» **Provided text**:
AJR  Unknown
From AJR,   April 1998

Starr Struck   

Continued. Once hailed as a savior of investigative reporting, Kenneth Starr is now seen by some as a threat to the First Amendment

By Florence George Graves
Florence George Graves, a resident scholar at Brandeis University, is the founding editor of Common Cause Magazine and one of the reporters who broke the Packwood story for the Washington Post. Her research for this story was supported in part by the Fund for Investigative Journalism. Amanda Elk, Bridget Gutierrez and Kathy Killeen provided research assistance.      


While the tradition of resisting subpoenas was already established in print journalism, it didn't start to develop in the budding broadcast news business until the turbulent late 1960s and early '70s.

When social unrest created by the civil rights movement and the Vietnam War began to boil over, the power of TV news came into sharp focus. The three networks joined the print media to protest the rash of subpoenas from President Nixon's Justice Department demanding journalists' records, pictures and TV outtakes.

In April of 1971, CBS received a congressional subpoena demanding that the network produce outtakes from ``The Selling of the Pentagon," a controversial documentary criticizing the Defense Department.

In his book ``Fighting for the First Amendment," Dunham, the former NBC general counsel, recounts CBS President Frank Stanton's refusal to comply at the risk of being held in contempt of Congress and going to jail. His stand was ``a defining moment for broadcast journalism," Dunham writes. Although a congressional subpoena and a grand jury subpoena are different, the principles are similar as far as journalists are concerned, he says.

Members of Congress had assumed that because TV stations were licensed by the government, it could probe TV news in a way it wouldn't dare with a newspaper, he says. Stanton was determined to establish that the same principle that applied to print journalists' notes should apply to TV reporters' outtakes. Congress eventually backed off. Had Stanton lost, says Dunham, ``television news would not have developed as it did." He adds, ``Sources would have been reluctant to talk to TV because they would have been afraid they would wind up before a congressional committee."

» **Data for this exercise**:

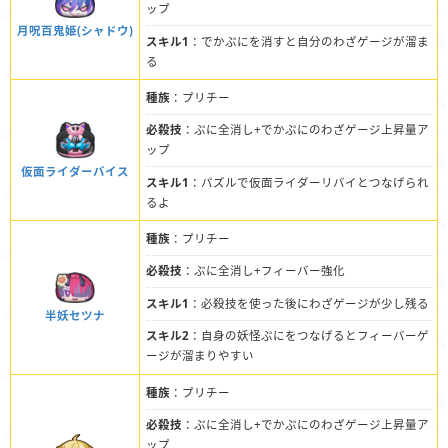
ップ
月呪百鬼姫(シャドウ)
スキル1
：でかぷにを消すと自分のわざゲージが溜ま
る
種族
：プリチー
必殺技
：ぷに全消し+でかぷにのわざゲージ上昇量ア
ップ
仮面ライダーバイス
スキル1
：パズルで仮面ライダーリバイとつなげられ
るよ
種族
：プリチー
必殺技
：ぷに全消し+フィーバー強化
スキル1
：必殺技を使った後にわざゲージが少し残る
半妖セツナ
スキル2
：自身の妖怪ぷにをつなげるとフィーバーゲ
ージが溜まりやすい
種族
：プリチー
必殺技
：ぷに全消し+でかぷにのわざゲージ上昇量ア
ップ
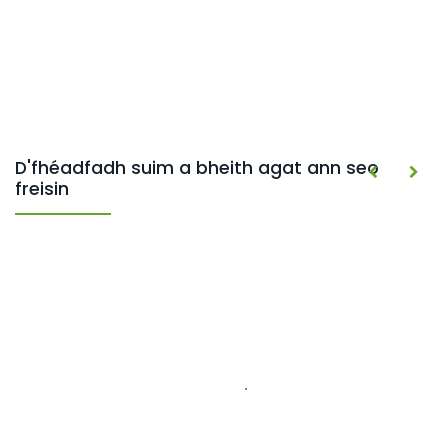
D'fhéadfadh suim a bheith agat ann seo
freisin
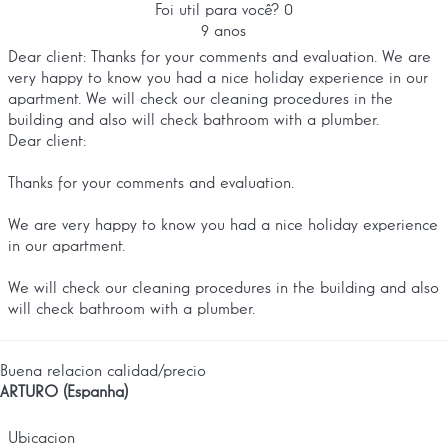
Foi util para você?
0
9 anos
Dear client: Thanks for your comments and evaluation. We are
very happy to know you had a nice holiday experience in our
apartment. We will check our cleaning procedures in the
building and also will check bathroom with a plumber.
Dear client:
Thanks for your comments and evaluation.
We are very happy to know you had a nice holiday experience
in our apartment.
We will check our cleaning procedures in the building and also
will check bathroom with a plumber.
Buena relacion calidad/precio
ARTURO (Espanha)
Ubicacion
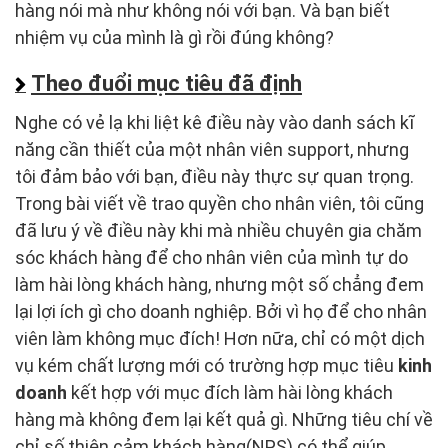
hàng nói mà như không nói với bạn. Và bạn biết
nhiệm vụ của mình là gì rồi đúng không?
Theo đuổi mục tiêu đã định
Nghe có vẻ lạ khi liệt kê điều này vào danh sách kĩ
năng cần thiết của một nhân viên support, nhưng
tôi đảm bảo với bạn, điều này thực sự quan trọng.
Trong bài viết về trao quyền cho nhân viên, tôi cũng
đã lưu ý về điều này khi mà nhiều chuyên gia chăm
sóc khách hàng để cho nhân viên của mình tự do
làm hài lòng khách hàng, nhưng một số chẳng đem
lại lợi ích gì cho doanh nghiệp. Bởi vì họ để cho nhân
viên làm không mục đích! Hơn nữa, chỉ có một dịch
vụ kém chất lượng mới có trường hợp mục tiêu
kinh
doanh
kết hợp với mục đích làm hài lòng khách
hàng mà không đem lại kết quả gì. Những tiêu chí về
chỉ số thiện cảm khách hàng(NPS) có thể giúp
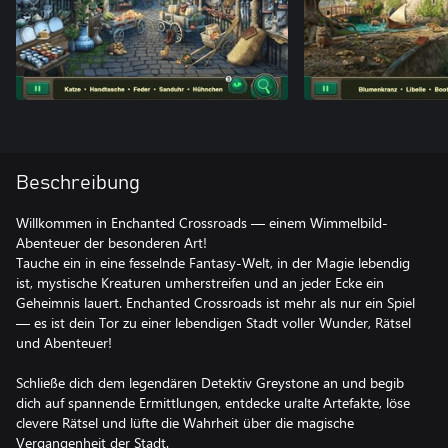
Beschreibung
Willkommen in Enchanted Crossroads — einem Wimmelbild-
Abenteuer der besonderen Art!
Tauche ein in eine fesselnde Fantasy-Welt, in der Magie lebendig
ist, mystische Kreaturen umherstreifen und an jeder Ecke ein
Geheimnis lauert. Enchanted Crossroads ist mehr als nur ein Spiel
— es ist dein Tor zu einer lebendigen Stadt voller Wunder, Rätsel
und Abenteuer!
Schließe dich dem legendären Detektiv Greystone an und begib
dich auf spannende Ermittlungen, entdecke uralte Artefakte, löse
clevere Rätsel und lüfte die Wahrheit über die magische
Vergangenheit der Stadt.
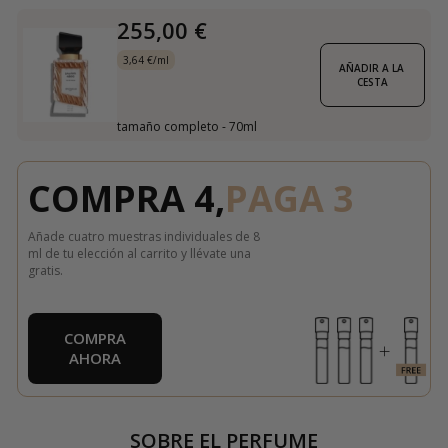
255,00 €
3,64 €/ml
AÑADIR A LA 
CESTA
tamaño completo - 70ml
COMPRA 4,
PAGA 3
Añade cuatro muestras individuales de 8
ml de tu elección al carrito y llévate una
gratis.
COMPRA
AHORA
SOBRE EL PERFUME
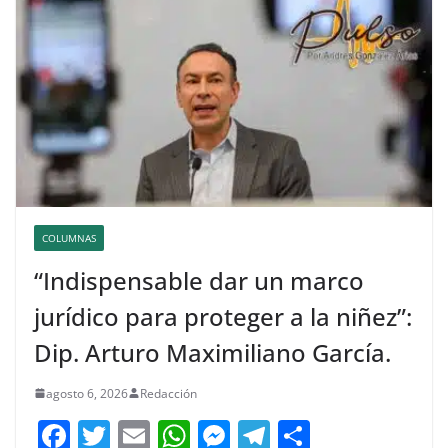
COLUMNAS
“Indispensable dar un marco
jurídico para proteger a la niñez”:
Dip. Arturo Maximiliano García.
agosto 6, 2026
Redacción
F
T
E
W
M
T
C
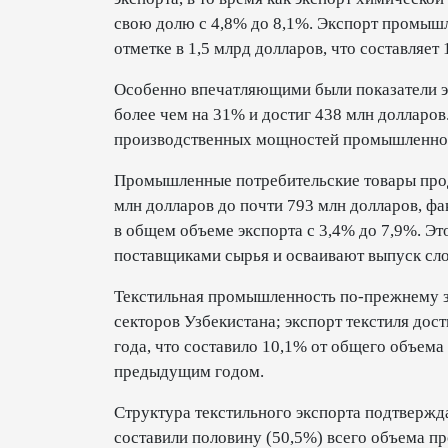
свою долю с 4,8% до 8,1%. Экспорт промыш
отметке в 1,5 млрд долларов, что составляе
Особенно впечатляющими были показатели э
более чем на 31% и достиг 438 млн долларов
производственных мощностей промышленно
Промышленные потребительские товары прод
млн долларов до почти 793 млн долларов, фа
в общем объеме экспорта с 3,4% до 7,9%. Эт
поставщиками сырья и осваивают выпуск сл
Текстильная промышленность по-прежнему з
секторов Узбекистана; экспорт текстиля дос
года, что составило 10,1% от общего объема
предыдущим годом.
Структура текстильного экспорта подтвержд
составили половину (50,5%) всего объема про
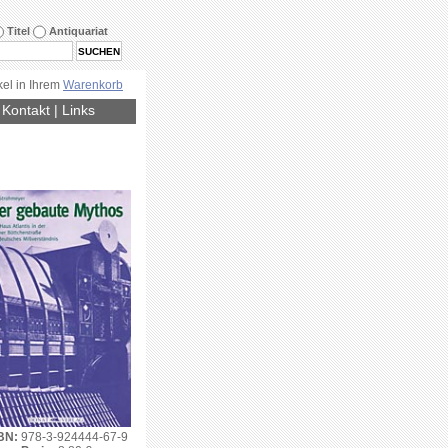
Titel
Antiquariat
kel in Ihrem
Warenkorb
|
Kontakt
|
Links
BN:
978-3-924444-67-9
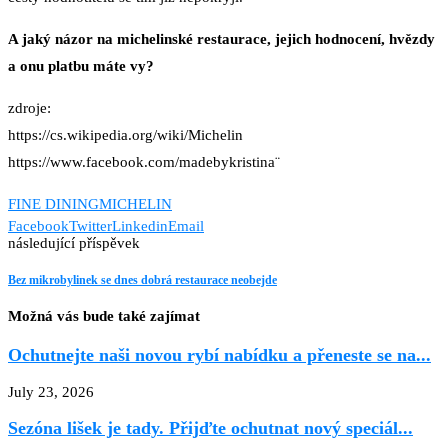
A jaký názor na michelinské restaurace, jejich hodnocení, hvězdy
a onu platbu máte vy?
zdroje:
https://cs.wikipedia.org/wiki/Michelin
https://www.facebook.com/madebykristina¨
FINE DINING
MICHELIN
Facebook
Twitter
Linkedin
Email
následující příspěvek
Bez mikrobylinek se dnes dobrá restaurace neobejde
Možná vás bude také zajímat
Ochutnejte naši novou rybí nabídku a přeneste se na...
July 23, 2026
Sezóna lišek je tady. Přijďte ochutnat nový speciál...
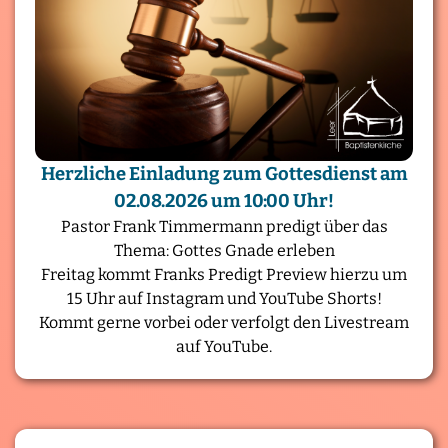
Herzliche Einladung zum Gottesdienst am
02.08.2026 um 10:00 Uhr!
Pastor Frank Timmermann predigt über das
Thema: Gottes Gnade erleben
Freitag kommt Franks Predigt Preview hierzu um
15 Uhr auf Instagram und YouTube Shorts!
Kommt gerne vorbei oder verfolgt den Livestream
auf YouTube.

» **Task requirements**:
1 - According to the article on Kenneth Starr and subpoenas, which CBS documentary's outtakes did the April 1971 congressional subpoena demand?
2 - Locate every line in the records that contains the word "plumber" and copy each one out.

» **Responses per task**:
1 - "The Selling of the Pentagon"

2 -
building and also will check bathroom with a plumber.
will check bathroom with a plumber.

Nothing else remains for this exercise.